Door County Trivia for Fun

Door County Trivia #1:

What does the phrase “Porte des Morts Passage” mean.

Answer: Early French explorers to Door County were inexperienced regarding the dangerous currents between Green Bay (the body of water, not the city) and Lake Michigan. These currents were especially unpredictable and strong in the relatively narrow strait between the Door County peninsula and Washing Island–a distance of just over three miles.

Further complicating the hazards were two small islands acting to funnel and disturb these currents even more. Consequently from 1679, when the French ship Griffin went down, to the 1910’s over a hundred ships met their end on the rocky shores or frigid depths earning the channel its French appellation which in English means “Door to the Way of Death.”

Door County Trivia: #2

Why could Death’ Door Strait be called the Fresh Water Bermuda Triangle?

Answer: This small body of fresh water has had more shipwrecks than any body of fresh water in the world, even rivaling many ocean sites for navigational mishaps.(source: Wikipedia)

Door County Trivia: #3

What time of the year is Death’s Door Strait the most dangerous and why?

Answer: From September to November winds and storms pick up all over the Great Lakes. In fact one of the most famous Great Lakes sailing tragedies was the sinking of the Edmund Fitzgerald, a 729ft. ore carrier (the largest on the Great Lakes) in Lake Superior off Whitefish point on November 10, 1975.

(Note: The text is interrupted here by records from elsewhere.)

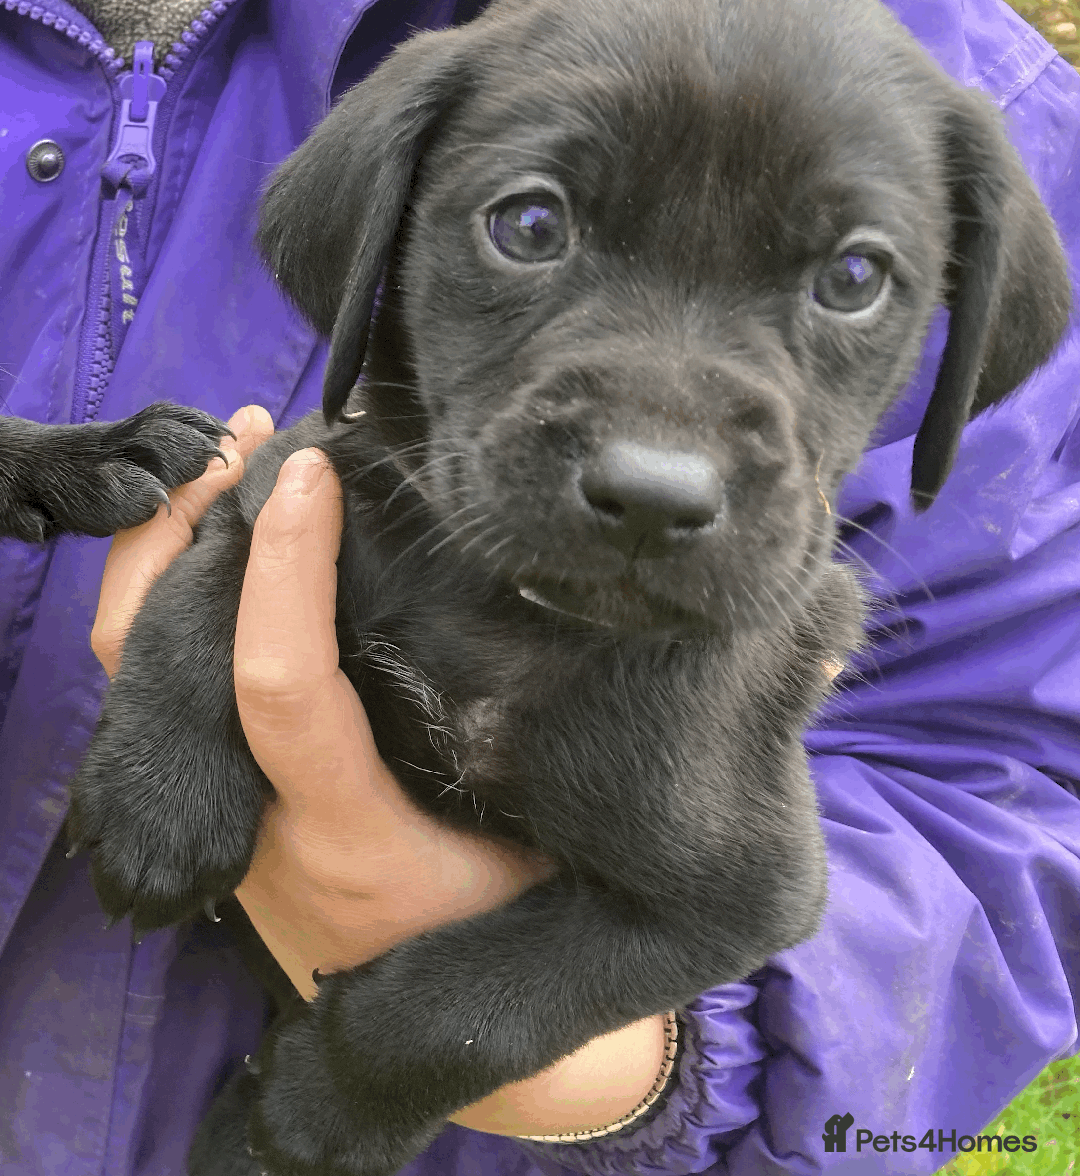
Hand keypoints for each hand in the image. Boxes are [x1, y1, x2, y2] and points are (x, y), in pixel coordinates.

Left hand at [91, 407, 664, 1137]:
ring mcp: (237, 815)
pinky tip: (243, 544)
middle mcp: (270, 826)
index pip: (282, 693)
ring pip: (146, 671)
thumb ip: (671, 751)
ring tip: (237, 461)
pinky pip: (175, 691)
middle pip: (163, 667)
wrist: (460, 1042)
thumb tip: (824, 642)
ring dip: (177, 555)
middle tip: (257, 440)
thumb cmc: (539, 929)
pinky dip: (194, 601)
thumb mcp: (595, 852)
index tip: (318, 474)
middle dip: (195, 540)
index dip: (286, 576)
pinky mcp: (235, 803)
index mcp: (354, 838)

Gordon Lightfoot’s song immortalized the ship and crew. The Door Strait is situated less than 30miles north of the 45degree latitude and places it squarely between cold dry arctic air and warm humid air from the Gulf of Mexico. When these air masses clash strong winds and storms can result.

When seasonal change occurs (fall and spring) the prevailing westerly winds of this latitude combined with the east-west orientation of the Strait give winds a natural pathway to grow waves and currents across the 25 miles of open water between the Strait and Michigan’s Upper Peninsula.

Door County Trivia: #4

What is the “seat” of Door County?

Answer: Sturgeon Bay, a city of about 10,000. It is located in the southern end of the county and was known for its ship building history although today pleasure boats far outnumber commercial vessels. These can often be seen when crossing the high Sturgeon Bay bridge carrying hiways 42 and 57 and bypassing the downtown.

Sturgeon Bay (not the city) is a natural bay almost disconnecting the northern portion of Door County from the greater Wisconsin land mass. In 1881 a 1.3 mile canal was dug allowing ships to pass from Green Bay (the city) to the open waters of Lake Michigan and thus avoiding the treacherous Door Strait and shortening the trip to Chicago by almost 70 miles.

Note: Sturgeon Bay is home of the Door County Visitor’s Bureau and has a great information center on Highway 57/42 just before the exit to downtown.

Door County Trivia: #5

What commendation did Midwest Living Magazine award to Door County?

Answer: The June 2007 issue of Midwest Living Magazine named Door County as the “Best Small Town Getaway”:

Who needs New England? The Midwest has its own coastal charm around the Great Lakes, and our top towns, located in Door County, are the best examples of it. The 80-mile-long Door Peninsula extends into Lake Michigan on Wisconsin’s east side, creating more than 300 miles of coastline. Tucked into this shore are lighthouses, 30 beaches, five state parks, golf courses and pretty towns seemingly plucked straight from a painting. Along the busier Green Bay side, it’s hard to tell where one white clapboard village wrapped around a blue harbor ends and another begins. But Ephraim (population: 349) and Fish Creek (population: 200), bookends to Peninsula State Park, epitomize what’s most appealing.